What you have to do – Every line of the listing that follows must be written out unchanged.

*** Begin section ***

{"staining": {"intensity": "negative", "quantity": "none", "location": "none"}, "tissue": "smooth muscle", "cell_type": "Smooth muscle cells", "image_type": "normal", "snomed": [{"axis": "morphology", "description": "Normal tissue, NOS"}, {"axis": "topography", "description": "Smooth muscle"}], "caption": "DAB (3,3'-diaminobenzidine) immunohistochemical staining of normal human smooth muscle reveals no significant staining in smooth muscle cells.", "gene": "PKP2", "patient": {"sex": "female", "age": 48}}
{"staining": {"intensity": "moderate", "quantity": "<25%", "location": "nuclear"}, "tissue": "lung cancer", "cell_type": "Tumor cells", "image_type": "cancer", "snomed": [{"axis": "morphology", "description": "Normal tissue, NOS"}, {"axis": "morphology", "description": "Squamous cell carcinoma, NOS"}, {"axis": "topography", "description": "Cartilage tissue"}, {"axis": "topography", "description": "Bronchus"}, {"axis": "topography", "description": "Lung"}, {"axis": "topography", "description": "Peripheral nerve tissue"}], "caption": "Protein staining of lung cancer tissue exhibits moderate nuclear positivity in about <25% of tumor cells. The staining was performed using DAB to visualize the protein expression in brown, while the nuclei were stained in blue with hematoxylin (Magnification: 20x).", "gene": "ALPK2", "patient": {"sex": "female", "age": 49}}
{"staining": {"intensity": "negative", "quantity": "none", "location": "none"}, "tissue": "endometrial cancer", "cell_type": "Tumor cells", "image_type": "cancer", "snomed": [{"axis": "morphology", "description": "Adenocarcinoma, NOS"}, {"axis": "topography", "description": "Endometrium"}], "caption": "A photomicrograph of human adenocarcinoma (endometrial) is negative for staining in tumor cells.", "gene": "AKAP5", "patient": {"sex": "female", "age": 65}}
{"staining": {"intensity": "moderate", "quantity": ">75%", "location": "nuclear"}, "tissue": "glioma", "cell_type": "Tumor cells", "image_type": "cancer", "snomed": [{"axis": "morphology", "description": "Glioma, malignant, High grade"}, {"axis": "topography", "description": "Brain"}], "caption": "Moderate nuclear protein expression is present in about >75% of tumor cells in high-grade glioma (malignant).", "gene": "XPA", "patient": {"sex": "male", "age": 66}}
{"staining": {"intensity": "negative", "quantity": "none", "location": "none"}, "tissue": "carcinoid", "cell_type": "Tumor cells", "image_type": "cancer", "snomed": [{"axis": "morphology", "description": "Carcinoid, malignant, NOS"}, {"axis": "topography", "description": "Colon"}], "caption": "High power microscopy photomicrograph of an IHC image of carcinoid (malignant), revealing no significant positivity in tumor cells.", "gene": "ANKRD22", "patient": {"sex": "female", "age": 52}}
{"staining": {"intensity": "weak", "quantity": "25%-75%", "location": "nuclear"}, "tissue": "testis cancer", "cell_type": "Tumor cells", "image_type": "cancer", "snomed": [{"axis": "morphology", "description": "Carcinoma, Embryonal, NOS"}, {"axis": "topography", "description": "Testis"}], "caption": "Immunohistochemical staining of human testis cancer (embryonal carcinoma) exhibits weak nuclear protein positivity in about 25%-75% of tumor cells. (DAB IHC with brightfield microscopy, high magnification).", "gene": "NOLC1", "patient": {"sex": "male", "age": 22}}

*** End section ***

Task answer –
{"staining": {"intensity": "negative", "quantity": "none", "location": "none"}, "tissue": "smooth muscle", "cell_type": "Smooth muscle cells", "image_type": "normal", "snomed": [{"axis": "morphology", "description": "Normal tissue, NOS"}, {"axis": "topography", "description": "Smooth muscle"}], "caption": "DAB (3,3'-diaminobenzidine) immunohistochemical staining of normal human smooth muscle reveals no significant staining in smooth muscle cells.", "gene": "PKP2", "patient": {"sex": "female", "age": 48}}
{"staining": {"intensity": "moderate", "quantity": "<25%", "location": "nuclear"}, "tissue": "lung cancer", "cell_type": "Tumor cells", "image_type": "cancer", "snomed": [{"axis": "morphology", "description": "Normal tissue, NOS"}, {"axis": "morphology", "description": "Squamous cell carcinoma, NOS"}, {"axis": "topography", "description": "Cartilage tissue"}, {"axis": "topography", "description": "Bronchus"}, {"axis": "topography", "description": "Lung"}, {"axis": "topography", "description": "Peripheral nerve tissue"}], "caption": "Protein staining of lung cancer tissue exhibits moderate nuclear positivity in about <25% of tumor cells. The staining was performed using DAB to visualize the protein expression in brown, while the nuclei were stained in blue with hematoxylin (Magnification: 20x).", "gene": "ALPK2", "patient": {"sex": "female", "age": 49}}
{"staining": {"intensity": "negative", "quantity": "none", "location": "none"}, "tissue": "endometrial cancer", "cell_type": "Tumor cells", "image_type": "cancer", "snomed": [{"axis": "morphology", "description": "Adenocarcinoma, NOS"}, {"axis": "topography", "description": "Endometrium"}], "caption": "A photomicrograph of human adenocarcinoma (endometrial) is negative for staining in tumor cells.", "gene": "AKAP5", "patient": {"sex": "female", "age": 65}}
{"staining": {"intensity": "moderate", "quantity": ">75%", "location": "nuclear"}, "tissue": "glioma", "cell_type": "Tumor cells", "image_type": "cancer", "snomed": [{"axis": "morphology", "description": "Glioma, malignant, High grade"}, {"axis": "topography", "description": "Brain"}], "caption": "Moderate nuclear protein expression is present in about >75% of tumor cells in high-grade glioma (malignant).", "gene": "XPA", "patient": {"sex": "male", "age": 66}}
{"staining": {"intensity": "negative", "quantity": "none", "location": "none"}, "tissue": "carcinoid", "cell_type": "Tumor cells", "image_type": "cancer", "snomed": [{"axis": "morphology", "description": "Carcinoid, malignant, NOS"}, {"axis": "topography", "description": "Colon"}], "caption": "High power microscopy photomicrograph of an IHC image of carcinoid (malignant), revealing no significant positivity in tumor cells.", "gene": "ANKRD22", "patient": {"sex": "female", "age": 52}}
{"staining": {"intensity": "weak", "quantity": "25%-75%", "location": "nuclear"}, "tissue": "testis cancer", "cell_type": "Tumor cells", "image_type": "cancer", "snomed": [{"axis": "morphology", "description": "Carcinoma, Embryonal, NOS"}, {"axis": "topography", "description": "Testis"}], "caption": "Immunohistochemical staining of human testis cancer (embryonal carcinoma) exhibits weak nuclear protein positivity in about 25%-75% of tumor cells. (DAB IHC with brightfield microscopy, high magnification).", "gene": "NOLC1", "patient": {"sex": "male", "age": 22}}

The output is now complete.